**Required action**
Reproduce the closing part of the entries exactly: the line with "Sørg for god" and all lines after it, ending with the last line, and nothing else.
-- Provided entries follows --
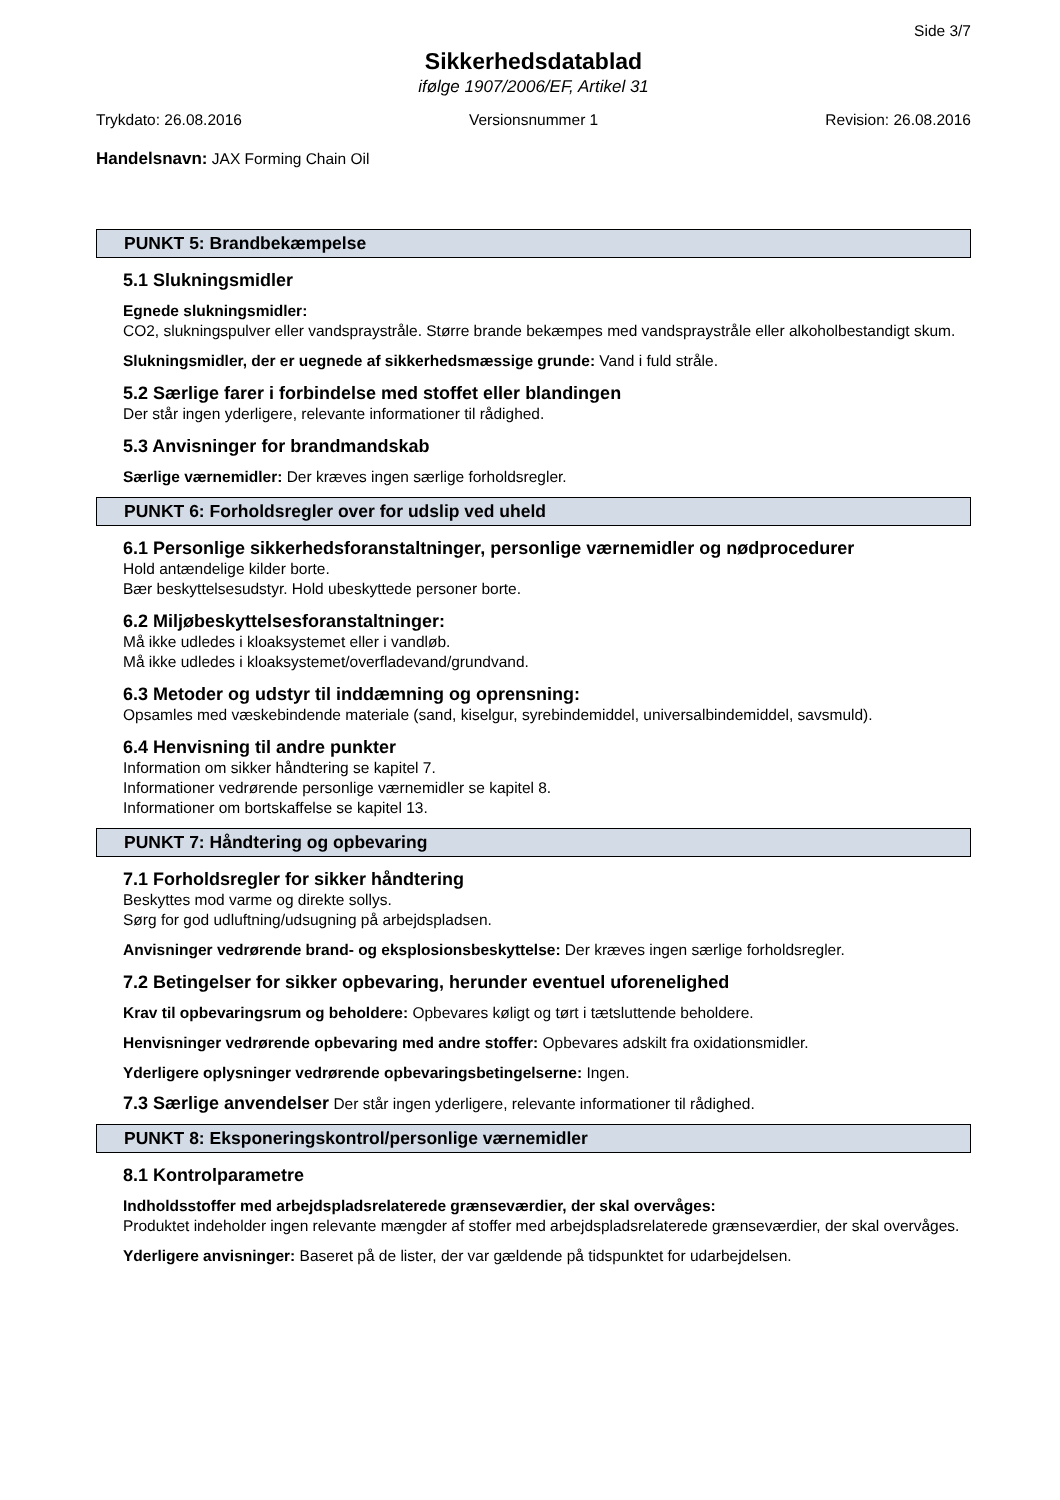Side 3/7
Sikkerhedsdatablad
ifølge 1907/2006/EF, Artikel 31
Trykdato: 26.08.2016 Versionsnummer 1 Revision: 26.08.2016
Handelsnavn: JAX Forming Chain Oil
PUNKT 5: Brandbekæmpelse
5.1 Slukningsmidler
Egnede slukningsmidler:
CO2, slukningspulver eller vandspraystråle. Større brande bekæmpes med vandspraystråle eller alkoholbestandigt skum.
Slukningsmidler, der er uegnede af sikkerhedsmæssige grunde: Vand i fuld stråle.
5.2 Særlige farer i forbindelse med stoffet eller blandingen
Der står ingen yderligere, relevante informationer til rådighed.
5.3 Anvisninger for brandmandskab
Særlige værnemidler: Der kræves ingen særlige forholdsregler.
PUNKT 6: Forholdsregler over for udslip ved uheld
6.1 Personlige sikkerhedsforanstaltninger, personlige værnemidler og nødprocedurer
Hold antændelige kilder borte.
Bær beskyttelsesudstyr. Hold ubeskyttede personer borte.
6.2 Miljøbeskyttelsesforanstaltninger:
Må ikke udledes i kloaksystemet eller i vandløb.
Må ikke udledes i kloaksystemet/overfladevand/grundvand.
6.3 Metoder og udstyr til inddæmning og oprensning:
Opsamles med væskebindende materiale (sand, kiselgur, syrebindemiddel, universalbindemiddel, savsmuld).
6.4 Henvisning til andre punkter
Information om sikker håndtering se kapitel 7.
Informationer vedrørende personlige værnemidler se kapitel 8.
Informationer om bortskaffelse se kapitel 13.
PUNKT 7: Håndtering og opbevaring
7.1 Forholdsregler for sikker håndtering
Beskyttes mod varme og direkte sollys.
Sørg for god udluftning/udsugning på arbejdspladsen.
Anvisninger vedrørende brand- og eksplosionsbeskyttelse: Der kræves ingen særlige forholdsregler.
7.2 Betingelser for sikker opbevaring, herunder eventuel uforenelighed
Krav til opbevaringsrum og beholdere: Opbevares køligt og tørt i tætsluttende beholdere.
Henvisninger vedrørende opbevaring med andre stoffer: Opbevares adskilt fra oxidationsmidler.
Yderligere oplysninger vedrørende opbevaringsbetingelserne: Ingen.
7.3 Særlige anvendelser Der står ingen yderligere, relevante informationer til rådighed.
PUNKT 8: Eksponeringskontrol/personlige værnemidler
8.1 Kontrolparametre
Indholdsstoffer med arbejdspladsrelaterede grænseværdier, der skal overvåges:
Produktet indeholder ingen relevante mængder af stoffer med arbejdspladsrelaterede grænseværdier, der skal overvåges.
Yderligere anvisninger: Baseret på de lister, der var gældende på tidspunktet for udarbejdelsen.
-- Provided entries concluded --
**Answer box**
Sørg for god udluftning/udsugning på arbejdspladsen.
Anvisninger vedrørende brand- og eksplosionsbeskyttelse: Der kræves ingen særlige forholdsregler.
7.2 Betingelser for sikker opbevaring, herunder eventuel uforenelighed
Krav til opbevaringsrum og beholdere: Opbevares køligt og tørt i tætsluttende beholdere.
Henvisninger vedrørende opbevaring med andre stoffer: Opbevares adskilt fra oxidationsmidler.
Yderligere oplysninger vedrørende opbevaringsbetingelserne: Ingen.
7.3 Særlige anvendelser Der står ingen yderligere, relevante informationer til rådighed.
PUNKT 8: Eksponeringskontrol/personlige værnemidler
8.1 Kontrolparametre
Indholdsstoffer med arbejdspladsrelaterede grænseværdier, der skal overvåges:
Produktet indeholder ingen relevante mængder af stoffer med arbejdspladsrelaterede grænseværdier, der skal overvåges.
Yderligere anvisninger: Baseret på de lister, der var gældende på tidspunktet for udarbejdelsen.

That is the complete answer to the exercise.